Czy wy też tak macie, że jak patrzycie na mapę Namibii, to widzicie głęboki rondelek? Dwa dni zajęło nam przejechanie jego „uchwytu”, czyli tzw. Caprivi Strip, gdzie kilkanaście kilometrów na północ jest Angola, a kilkanaście na południe Botswana. Około 80 km przed Rundu zaczyna się taka Afryka, jaką sobie zazwyczaj wyobraża przeciętny Janusz z Grażyną ;). Co jakiś czas mikro osady z 5-6 chatkami z gliny, krytymi strzechą i paroma zagródkami z gałęzi. Kobiety noszą na głowie ogromne ilości towaru. Trzeba uważać na wychodzące w najmniej odpowiednim momencie na drogę kozy i bydło z ogromniastymi rogami.

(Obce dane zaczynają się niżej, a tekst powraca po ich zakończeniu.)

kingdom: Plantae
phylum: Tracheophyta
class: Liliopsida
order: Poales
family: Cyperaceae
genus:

Tak docieramy na kamping w Divindu. Rozkladamy namiot tuż nad rzeką Okavango i spędzamy tu jedną z najbardziej niezapomnianych nocy w życiu. Od zmierzchu do świtu jakieś 20-30 metrów od nas ryczą hipopotamy! Słodki jeżu, jakie to niesamowite doświadczenie! Później wtórują im słonie gdzieś w oddali, a ciemność taka, że wyobraźnia działa jak na sterydach. Rano oglądamy hipcie w rzece i ruszamy na sam koniuszek uchwytu od rondelka do Ngoma, a potem dalej do Botswany. A tu za granicą robi się zielono i znikąd biorą się baobaby!
[AFRYKAŃSKIE KILOMETRY]
Jeśli według mapy z punktu A do punktu B jest 180km, a my mamy do zmierzchu 3 godziny, to z palcem w nosie powinniśmy zdążyć jadąc 60km/h. Tymczasem jedziemy bez przerwy 80km/h i ledwo zdążamy przed zmrokiem. Z drugiej strony, wyjeżdżając ze skrzyżowania widzimy tablicę „Tsumeb 76”, a już po 30 sekundach „Tsumeb 70”. Kto obliczy, z jaką prędkością pędziliśmy przez te pół minuty?
[ANEGDOTKA DNIA]
Po drodze do kampingu bierzemy na stopa Namjbijczyka. W środku okazuje się, że zdrowo wali alkoholem, ale za to jest przezabawny. Opowiada, że jak wraca tędy wieczorem do domu, to leci sprintem, żeby go nie dorwały hipopotamy. A jak mu mówimy, że nigdy nie widzieliśmy hipka w naturze, to nie może w to uwierzyć, przeżywa przez 5 minut i mówi, że musi powiedzieć rodzinie, że spotkał takich dziwnych ludzi.